Только, когда его сухие губы касаются моих щек, понимаю, что они мокрые. Говорю дальше. Говорю...Говорю...Говорю...
- Я чувствовала, что это произойдет. Мне было так страшно, а ты не слушал меня, не слышал совершенно...Если бы я так не испугалась тогда за тебя...Если бы ты был рядом...Если бы...
Спазм окольцовывает горло.
- Я знаю, родная, - он прижимается губами к моему лбу. Его дыхание прерывистое и совсем мокрое, или это следы моих слёз. Или его. Я не понимаю.
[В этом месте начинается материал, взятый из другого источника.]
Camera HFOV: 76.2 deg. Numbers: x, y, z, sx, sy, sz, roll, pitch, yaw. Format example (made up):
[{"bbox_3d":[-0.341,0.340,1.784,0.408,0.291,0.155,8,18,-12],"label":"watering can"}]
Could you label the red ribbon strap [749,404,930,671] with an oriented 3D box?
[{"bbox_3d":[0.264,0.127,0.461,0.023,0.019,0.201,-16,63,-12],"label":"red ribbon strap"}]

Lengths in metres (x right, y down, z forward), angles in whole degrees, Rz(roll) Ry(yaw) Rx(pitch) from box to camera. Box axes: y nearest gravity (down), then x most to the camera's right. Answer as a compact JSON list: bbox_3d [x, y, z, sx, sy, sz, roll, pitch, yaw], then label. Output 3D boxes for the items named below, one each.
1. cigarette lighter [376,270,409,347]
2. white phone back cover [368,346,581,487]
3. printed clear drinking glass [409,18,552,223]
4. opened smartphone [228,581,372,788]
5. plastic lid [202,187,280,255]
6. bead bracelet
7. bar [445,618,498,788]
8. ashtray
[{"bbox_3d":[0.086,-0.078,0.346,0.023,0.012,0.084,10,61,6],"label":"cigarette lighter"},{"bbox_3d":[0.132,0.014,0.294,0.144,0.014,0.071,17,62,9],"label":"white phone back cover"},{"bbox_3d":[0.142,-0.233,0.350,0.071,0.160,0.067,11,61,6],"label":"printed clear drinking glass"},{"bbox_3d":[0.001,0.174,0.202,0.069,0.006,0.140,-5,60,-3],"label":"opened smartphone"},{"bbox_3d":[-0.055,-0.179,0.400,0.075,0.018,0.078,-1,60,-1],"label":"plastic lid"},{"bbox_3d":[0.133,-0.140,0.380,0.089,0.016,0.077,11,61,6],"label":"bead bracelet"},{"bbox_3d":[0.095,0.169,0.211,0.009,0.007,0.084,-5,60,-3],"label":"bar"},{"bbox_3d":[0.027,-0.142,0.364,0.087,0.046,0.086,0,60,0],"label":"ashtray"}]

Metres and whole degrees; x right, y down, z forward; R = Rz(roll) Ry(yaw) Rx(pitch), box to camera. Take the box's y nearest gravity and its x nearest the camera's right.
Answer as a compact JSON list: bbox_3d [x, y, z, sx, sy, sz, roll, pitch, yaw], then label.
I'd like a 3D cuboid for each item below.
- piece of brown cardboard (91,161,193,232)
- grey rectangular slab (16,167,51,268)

- Когда я узнал, я почувствовал тоже самое. Бессилие, Лиз. И стыд. Что это случилось, что я виноват, что не могу ничего изменить. Что моей жене плохо, что мой ребенок умер, а я даже приехать не могу. И то, что ты не сказала мне сразу, а потом не говорила со мной по телефону дольше минуты, да еще таким ледяным голосом...Я...- Сашка переводит дыхание, нервно потирая лоб. Его голос, дрогнув, срывается, и я затаиваюсь, ловя каждое мгновение и обращаясь в слух, - Я понимал, что ты винишь меня, уже понимал. Но, когда я зашел в палату, и ты подняла на меня глаза... Меня будто под дых ударили – у тебя такое лицо было. Я не знал, что сказать. Я пытался говорить с тобой, но ты словно спряталась за пуленепробиваемой стеной. Это такая боль, Кис, - видеть твое горе, читать молчаливое обвинение в глазах и одновременно слушать, как ты с фальшивой улыбкой говоришь, что все уже прошло, переживем, и ты не собираешься об этом говорить. Мне так хотелось тебя трясти, пока голова не отвалится, чтобы ты хотя бы покричала на меня, сорвалась. И одновременно было так страшно, что начну ворошить, а ты просто от меня уйдешь. Что мы этих выяснений, кто прав, кто виноват ни черта не выдержим. И я поддался тебе, Лиза. Ты наверно сильнее меня, я поддался. Ты делала вид, что все нормально, и я тоже делал, и даже как-то забылось все, да, Кис? И действительно казалось нормальным, только вот оно таким не было. И я сейчас так жалею, что не вытряс из тебя истерику еще тогда...в больничной палате. Там были голубые стены, я почему-то запомнил.